To Justin, <50 PP is basically "random player"; to the club people, 5, 10 PP mean that you were willing to play in the majors, and didn't wipe out completely. Yeah, you can get 3 PP for winning the second half-match as the 83 seed against the 46 seed in a 90-team Spingold; but at least you were willing to try, and got somewhere. That means something, same as even making it to the second day of the Red Ribbons (never mind the Blues, or the LM pairs, or...) for the average club player. Frankly, I have more respect for a colleague of mine making the last day of the Blue Ribbon Pairs than I do for his 5500 Masterpoints - and so does almost anybody that matters for this discussion.
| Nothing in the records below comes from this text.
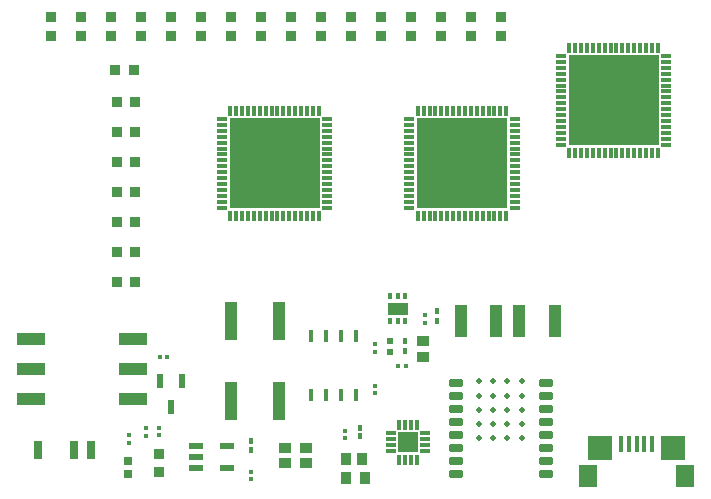
<source format=gbr>
G04 EAGLE Gerber RS-274X export*
G75*
%MOMM*%
%FSLAX34Y34*%
%LPD*%
%INSolderpaste Top*%
%IPPOS*%
%AMOC8*
5,1,8,0,0,1.08239X$1,22.5*%
G01*
%ADD10R,0.420000X0.460000*%
%ADD11R,0.620000X0.600000*%
%ADD12R,1.020000X0.870000*%
%ADD13R,0.870000X1.020000*%
%ADD14R,0.330000X0.365000*%
%ADD15R,0.365000X0.330000*%
%ADD16R,0.350000X0.600000*%
%ADD17R,1.700000X1.100000*%
%ADD18R,0.850000X0.300000*%
%ADD19R,0.300000X0.850000*%
%ADD20R,7.700000X7.700000*%
%ADD21R,0.600000X1.200000*%
%ADD22R,0.700000X0.700000*%
%ADD23R,0.950000X0.950000*%
%ADD24R,0.950000X0.900000*%
%ADD25R,0.900000X0.950000*%
%ADD26R,0.440000X0.420000*%
%ADD27R,0.950000X1.000000*%
%ADD28R,0.400000X0.625000*%
%ADD29R,0.350000X0.525000*%
%ADD30R,0.420000X0.440000*%
%ADD31R,1.100000X2.700000*%
%ADD32R,2.440000X1.130000*%
%ADD33R,1.000000X3.200000*%
%ADD34R,0.700000X1.500000*%
%ADD35R,0.400000X1.000000*%
%ADD36R,2.100000X2.000000*%
%ADD37R,1.600000X1.900000*%
%ADD38R,0.400000X1.350000*%
%ADD39C,0.345000*%
%ADD40C,0.500000*%
%ADD41R,1.270000X0.558800*%
%ADD42R,0.304800X0.812800*%
%ADD43R,0.812800X0.304800*%
%ADD44R,1.701800X1.701800*%
%ADD45R,1.100000X0.900000*%


D10*
X-255270Y206250D03*
X-255270Y212850D03*
X-297180Y182120D03*
X-297180Y188720D03*
D11*
X-284480Y191290D03*
X-284480Y182090D03*
D12*
X-256540Y190950D03*
X-256540Y177350D03*
D13*
X-321760Y91440D03*
X-308160Y91440D03*
D14*
X-480060Y111480D03*
X-480060Y117120D03*
X-322580Y114580D03*
X-322580Y108940D03*
X-402590Y74650D03*
X-402590Y80290D03*
X-297180Y152680D03*
X-297180Y147040D03*
D15*
X-473430Y177800D03*
X-479070Y177800D03*
D16*
X-284630Y207940D03*
X-278130Y207940D03*
X-271630Y207940D03*
X-271630Y228940D03*
X-278130Y228940D03*
X-284630Y228940D03*
D17*
X-278130Y218440D03*
D18*
X-426770Y379130D03*
X-426770Y374130D03*
X-426770Y369130D03*
X-426770Y364130D03*
X-426770Y359130D03*
X-426770Y354130D03*
X-426770Y349130D03*
X-426770Y344130D03*
X-426770Y339130D03*
X-426770Y334130D03*
X-426770Y329130D03*
X-426770Y324130D03*
X-426770Y319130D03*
X-426770Y314130D03*
X-426770Y309130D03*
X-426770Y304130D03*
D19*
X-419770Y297130D03*
X-414770Y297130D03*
X-409770Y297130D03*
X-404770Y297130D03*
X-399770Y297130D03*
X-394770Y297130D03*
X-389770Y297130D03*
X-384770Y297130D03*
X-379770Y297130D03*
X-374770Y297130D03*
X-369770Y297130D03*
X-364770Y297130D03*
X-359770Y297130D03*
X-354770Y297130D03*
X-349770Y297130D03*
X-344770Y297130D03*
D18*
X-337770Y304130D03*
X-337770Y309130D03*
X-337770Y314130D03*
X-337770Y319130D03*
X-337770Y324130D03*
X-337770Y329130D03*
X-337770Y334130D03*
X-337770Y339130D03*
X-337770Y344130D03*
X-337770Y349130D03*
X-337770Y354130D03*
X-337770Y359130D03*
X-337770Y364130D03*
X-337770Y369130D03*
X-337770Y374130D03*
X-337770Y379130D03*
D19*
X-344770Y386130D03*
X-349770Y386130D03*
X-354770Y386130D03*
X-359770Y386130D03*
X-364770Y386130D03*
X-369770Y386130D03*
X-374770Y386130D03*
X-379770Y386130D03*
X-384770Y386130D03*
X-389770Y386130D03*
X-394770Y386130D03*
X-399770Y386130D03*
X-404770Y386130D03*
X-409770Y386130D03*
X-414770Y386130D03*
X-419770Y386130D03*
D20*
X-382270Y341630D03*
D18*
X-139750Y432470D03*
X-139750Y427470D03*
X-139750Y422470D03*
X-139750Y417470D03*
X-139750Y412470D03*
X-139750Y407470D03*
X-139750Y402470D03*
X-139750Y397470D03*
X-139750Y392470D03*
X-139750Y387470D03*
X-139750Y382470D03*
X-139750Y377470D03*
X-139750Y372470D03*
X-139750Y367470D03*
X-139750Y362470D03*
X-139750Y357470D03*
D19*
X-132750Y350470D03*
X-127750Y350470D03*
X-122750Y350470D03*
X-117750Y350470D03*
X-112750Y350470D03*
X-107750Y350470D03*
X-102750Y350470D03*
X-97750Y350470D03*
X-92750Y350470D03*
X-87750Y350470D03*
X-82750Y350470D03*
X-77750Y350470D03*
X-72750Y350470D03*
X-67750Y350470D03*
X-62750Y350470D03*
X-57750Y350470D03*
D18*
X-50750Y357470D03*
X-50750Y362470D03*
X-50750Y367470D03*
X-50750Y372470D03*
X-50750Y377470D03*
X-50750Y382470D03*
X-50750Y387470D03*
X-50750Y392470D03*
X-50750Y397470D03*
X-50750Y402470D03*
X-50750Y407470D03*
X-50750Y412470D03*
X-50750Y417470D03*
X-50750Y422470D03*
X-50750Y427470D03*
X-50750Y432470D03*
D19*
X-57750Y439470D03*
X-62750Y439470D03*
X-67750Y439470D03*
X-72750Y439470D03*
X-77750Y439470D03*
X-82750Y439470D03*
X-87750Y439470D03*
X-92750Y439470D03*
X-97750Y439470D03*
X-102750Y439470D03*
X-107750Y439470D03*
X-112750Y439470D03*
X-117750Y439470D03*
X-122750Y439470D03*
X-127750Y439470D03*
X-132750Y439470D03*
D20*
X-95250Y394970D03*
D21*
X-460400Y157050D03*
X-479400Y157050D03*
X-469900Y135050D03*
D18*
X-268020Y379130D03*
X-268020Y374130D03*
X-268020Y369130D03*
X-268020Y364130D03*
X-268020Y359130D03*
X-268020Y354130D03*
X-268020Y349130D03*
X-268020Y344130D03*
X-268020Y339130D03*
X-268020Y334130D03*
X-268020Y329130D03*
X-268020Y324130D03*
X-268020Y319130D03*
X-268020Y314130D03*
X-268020Y309130D03*
X-268020Y304130D03*
D19*
X-261020Y297130D03*
X-256020Y297130D03*
X-251020Y297130D03*
X-246020Y297130D03*
X-241020Y297130D03*
X-236020Y297130D03*
X-231020Y297130D03*
X-226020Y297130D03*
X-221020Y297130D03*
X-216020Y297130D03*
X-211020Y297130D03*
X-206020Y297130D03*
X-201020Y297130D03*
X-196020Y297130D03*
X-191020Y297130D03*
X-186020Y297130D03*
D18*
X-179020Y304130D03*
X-179020Y309130D03*
X-179020Y314130D03*
X-179020Y319130D03*
X-179020Y324130D03*
X-179020Y329130D03*
X-179020Y334130D03*
X-179020Y339130D03*
X-179020Y344130D03*
X-179020Y349130D03*
X-179020Y354130D03*
X-179020Y359130D03*
X-179020Y364130D03*
X-179020Y369130D03*
X-179020Y374130D03*
X-179020Y379130D03*
D19*
X-186020Y386130D03*
X-191020Y386130D03*
X-196020Y386130D03*
X-201020Y386130D03*
X-206020Y386130D03*
X-211020Y386130D03*
X-216020Y386130D03*
X-221020Y386130D03*
X-226020Y386130D03*
X-231020Y386130D03*
X-236020Y386130D03*
X-241020Y386130D03*
X-246020Y386130D03*
X-251020Y386130D03*
X-256020Y386130D03*
X-261020Y386130D03*
D20*
X-223520Y341630D03*
D22*
X-506730Y78320D03*
X-506730Y89320D03*
D23*
X-480060Y80130D03*
X-480060Y95130D03*
D24*
X-190500Y465200D03*
X-190500Y449200D03*
X-215900Y465200D03*
X-215900Y449200D03*
X-241300Y465200D03*
X-241300Y449200D03*
X-266700Y465200D03*
X-266700Y449200D03*
X-292100Y465200D03*
X-292100Y449200D03*
X-317500Y465200D03*
X-317500Y449200D03*
X-342900Y465200D03*
X-342900Y449200D03*
X-368300Y465200D03*
X-368300Y449200D03*
X-393700Y465200D03*
X-393700Y449200D03*
X-419100Y465200D03*
X-419100Y449200D03*
X-444500Y465200D03*
X-444500Y449200D03*
X-469900Y465200D03*
X-469900Y449200D03*
X-495300Y465200D03*
X-495300Y449200D03*
X-520700Y465200D03*
X-520700Y449200D03*
X-546100Y465200D03*
X-546100Y449200D03*
X-571500Y465200D03*
X-571500Y449200D03*
D25*
X-516000Y241300D03*
X-500000Y241300D03*
X-517270Y420370D03*
X-501270Y420370D03*
X-516000Y393700D03*
X-500000Y393700D03*
X-516000Y368300D03*
X-500000Y368300D03*
X-516000Y342900D03*
X-500000Y342900D03*
X-516000Y317500D03*
X-500000Y317500D03*
X-516000Y292100D03*
X-500000Y292100D03*
X-516000Y266700D03*
X-500000Y266700D03*
D26*
X-277720Y170180D03*
X-270920Y170180D03*
D27*
X-305690Y74930D03*
X-321690Y74930D03*
D28*
X-245110Y207970D03*
X-245110Y216210D03*
X-271780Y190810D03*
X-271780Y182570D03*
D29*
X-309880Y117920D03*
X-309880Y110680D03*
X-402590Y99250D03*
X-402590Y106490D03*
D30*
X-491490Y110900D03*
X-491490Y117700D03*
X-505460Y104550D03*
X-505460Y111350D03*
D31*
X-194550Y208280D03*
X-224550Y208280D03*
X-175020Y208280D03*
X-145020Y208280D03*
D32*
X-588134Y193040D03*
X-588134Y167640D03*
X-588134Y142240D03*
X-502034Y142240D03*
X-502034Y167640D03*
X-502034Y193040D03*
D33*
X-418780Y139990D03*
X-378780Y139990D03*
X-378780Y207990D03*
X-418780Y207990D03*
D34*
X-582450Y99060D03*
X-552450Y99060D03*
X-537450Y99060D03*
D35*
X-339090Y195180D03*
X-326390Y195180D03*
X-351790Y195180D03*
X-313690Y195180D03*
X-339090Y145180D03*
X-326390Y145180D03*
X-351790Y145180D03*
X-313690Y145180D03*
D36*
X-106692Y100462D03*
X-44692Y100462D03*
D37*
X-116692Y76962D03*
X-34692Y76962D03*
D38*
X-88692Y103712D03*
X-82192Y103712D03*
X-75692Y103712D03*
X-69192Y103712D03*
X-62692Y103712D03*
D39*
X-148075Y77205D02*
X-156525Y77205D01*
X-156525Y80655D01*
X-148075Y80655D01*
X-148075Y77205D01*
X-148075Y80482D02*
X-156525Y80482D01*
X-156525Y91655D02*
X-148075Y91655D01*
X-148075Y88205D01*
X-156525Y88205D01*
X-156525Y91655D01*
X-156525Y91482D02*
X-148075Y91482D01*
X-148075Y102655D02*
X-156525Y102655D01*
X-148075Y102655D02*
X-148075Y99205D01*
X-156525Y99205D01*
X-156525Y102655D01*
X-156525Y102482D02*
X-148075Y102482D01*
X-148075Y113655D02*
X-156525Y113655D01*
X-148075Y113655D02*
X-148075Y110205D01*
X-156525Y110205D01*
X-156525Y113655D01*
X-156525Y113482D02*
X-148075Y113482D01*
X-148075Y124655D02*
X-156525Y124655D01*
X-148075Y124655D02*
X-148075Y121205D01*
X-156525Y121205D01*
X-156525Y124655D01*
X-156525Y124482D02*
X-148075Y124482D01*
X-148075Y135655D02*
X-156525Y135655D01*
X-148075Y135655D02*
X-148075Y132205D01*
X-156525Y132205D01*
X-156525Y135655D01*
X-156525Y135482D02*
X-148075Y135482D01*
X-148075Y146655D02*
X-156525Y146655D01*
X-148075Y146655D02*
X-148075Y143205D01*
X-156525Y143205D01*
X-156525Y146655D01*
X-156525Y146482D02*
X-148075Y146482D01*
X-148075Y157655D02*
X-156525Y157655D01*
X-148075Y157655D02*
X-148075Y154205D01*
X-156525Y154205D01*
X-156525Y157655D01*
X-156525Y157482D02*
X-148075Y157482D01*
X-224475Y157655D02*
X-232925Y157655D01*
X-224475Y157655D02*
X-224475Y154205D01*
X-232925Y154205D01*
X-232925Y157655D01*
X-232925Y157482D02*
X-224475Y157482D01*
X-224475Y146655D02*
X-232925Y146655D01*
X-224475Y146655D02*
X-224475Y143205D01*
X-232925Y143205D01*
X-232925Y146655D01*
X-232925Y146482D02*
X-224475Y146482D01*
X-224475Y135655D02*
X-232925Y135655D01*
X-224475Y135655D02*
X-224475Y132205D01*
X-232925Y132205D01*
X-232925Y135655D01*
X-232925Y135482D02*
X-224475Y135482D01*
X-224475Y124655D02*
X-232925Y124655D01*
X-224475Y124655D02*
X-224475Y121205D01*
X-232925Y121205D01*
X-232925Y124655D01*
X-232925Y124482D02*
X-224475Y124482D01*
X-224475Y113655D02*
X-232925Y113655D01*
X-224475Y113655D02*
X-224475Y110205D01*
X-232925Y110205D01*
X-232925Y113655D01*
X-232925Y113482D02*
X-224475Y113482D01*
X-224475Y102655D02*
X-232925Y102655D01*
X-224475Y102655D02*
X-224475Y99205D01*
X-232925Y99205D01*
X-232925Y102655D01*
X-232925Y102482D02*
X-224475Y102482D01*
X-224475Y91655D02*
X-232925Y91655D01*
X-224475Y91655D02*
X-224475Y88205D01*
X-232925Y88205D01*
X-232925Y91655D01*
X-232925Y91482D02*
X-224475Y91482D01*
X-224475Y80655D02*
X-232925Y80655D01*
X-224475Y80655D02*
X-224475Y77205D01*
X-232925Y77205D01*
X-232925Y80655D01*
X-232925Y80482D02*
X-224475Y80482D01*
D40*
X-173000Y156920D03*
X-185000Y156920D03*
X-197000Y156920D03*
X-209000Y156920D03*
X-173000Y144920D03*
X-185000Y144920D03*
X-197000Y144920D03*
X-209000Y144920D03*
X-173000Y132920D03*
X-185000Y132920D03*
X-197000Y132920D03*
X-209000Y132920D03*
X-173000Y120920D03*
X-185000Y120920D03*
X-197000Y120920D03*
X-209000Y120920D03*
X-173000Y108920D03*
X-185000Y108920D03*
X-197000Y108920D03*
X-209000Y108920D03*
D41*
X-448564Y102108D03*
X-448564Y92710D03*
X-448564Y83312D03*
X-422656Y83312D03*
X-422656Y102108D03*
D42*
X-261620Y120142D03*
X-266700Y120142D03*
X-271780Y120142D03*
X-276860Y120142D03*
D43*
X-283972Y113030D03*
X-283972Y107950D03*
X-283972Y102870D03*
X-283972Y97790D03*
D42*
X-276860Y90678D03*
X-271780Y90678D03*
X-266700Y90678D03*
X-261620Y90678D03*
D43*
X-254508Y97790D03*
X-254508Y102870D03*
X-254508Y107950D03*
X-254508Y113030D03*
D44*
X-269240Y105410D03*
D45*
X-372990Y87480D03*
X-355990Y87480D03*
X-355990Y100480D03*
X-372990Y100480D03*
M02*

</source>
You have more than 500? What have you won? What open events have you played in and scratched/overalled/won/progressed to day 2? What is *your* bridge achievement? If it's getting 1000, fine. I don't care, but fine. If it shows some skill besides longevity and a big wallet, and lots of time to play bridge, even if it's a secondary event, well, that's another story. Plus, it's clear that you know what Masterpoints mean. Platinum points respect that - even if they are biased toward people who have the time and money to take 30 days off to play bridge at the Nationals (or for whom it is their job), as opposed to mugs like me who, if I'm really lucky, can make one every two or three years.